Problem to solve →
Reproduce the tail of the data exactly. It starts at the line containing "non-Hodgkin's type, High" and runs to the last line.

Supplied material →
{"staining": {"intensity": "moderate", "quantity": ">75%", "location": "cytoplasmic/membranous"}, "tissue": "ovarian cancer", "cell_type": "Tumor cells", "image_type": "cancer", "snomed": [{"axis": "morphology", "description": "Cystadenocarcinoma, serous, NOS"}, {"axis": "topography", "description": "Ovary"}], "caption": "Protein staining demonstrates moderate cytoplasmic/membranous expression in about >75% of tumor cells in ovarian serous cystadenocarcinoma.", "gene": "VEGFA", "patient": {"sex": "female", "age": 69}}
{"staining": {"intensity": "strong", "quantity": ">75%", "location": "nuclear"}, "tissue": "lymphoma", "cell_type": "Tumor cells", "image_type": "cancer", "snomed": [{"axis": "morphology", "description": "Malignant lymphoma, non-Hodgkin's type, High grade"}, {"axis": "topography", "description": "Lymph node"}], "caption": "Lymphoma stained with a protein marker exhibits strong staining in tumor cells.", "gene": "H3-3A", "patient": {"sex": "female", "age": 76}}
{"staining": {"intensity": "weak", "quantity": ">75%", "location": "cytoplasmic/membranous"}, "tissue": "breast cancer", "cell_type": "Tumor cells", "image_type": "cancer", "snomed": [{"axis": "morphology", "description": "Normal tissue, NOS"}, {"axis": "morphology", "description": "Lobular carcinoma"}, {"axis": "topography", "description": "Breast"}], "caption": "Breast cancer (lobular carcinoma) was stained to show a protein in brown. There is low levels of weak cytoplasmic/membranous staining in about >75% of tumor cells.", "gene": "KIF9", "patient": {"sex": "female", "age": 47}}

Answer to the exercise →
{"staining": {"intensity": "strong", "quantity": ">75%", "location": "nuclear"}, "tissue": "lymphoma", "cell_type": "Tumor cells", "image_type": "cancer", "snomed": [{"axis": "morphology", "description": "Malignant lymphoma, non-Hodgkin's type, High grade"}, {"axis": "topography", "description": "Lymph node"}], "caption": "Lymphoma stained with a protein marker exhibits strong staining in tumor cells.", "gene": "H3-3A", "patient": {"sex": "female", "age": 76}}
{"staining": {"intensity": "weak", "quantity": ">75%", "location": "cytoplasmic/membranous"}, "tissue": "breast cancer", "cell_type": "Tumor cells", "image_type": "cancer", "snomed": [{"axis": "morphology", "description": "Normal tissue, NOS"}, {"axis": "morphology", "description": "Lobular carcinoma"}, {"axis": "topography", "description": "Breast"}], "caption": "Breast cancer (lobular carcinoma) was stained to show a protein in brown. There is low levels of weak cytoplasmic/membranous staining in about >75% of tumor cells.", "gene": "KIF9", "patient": {"sex": "female", "age": 47}}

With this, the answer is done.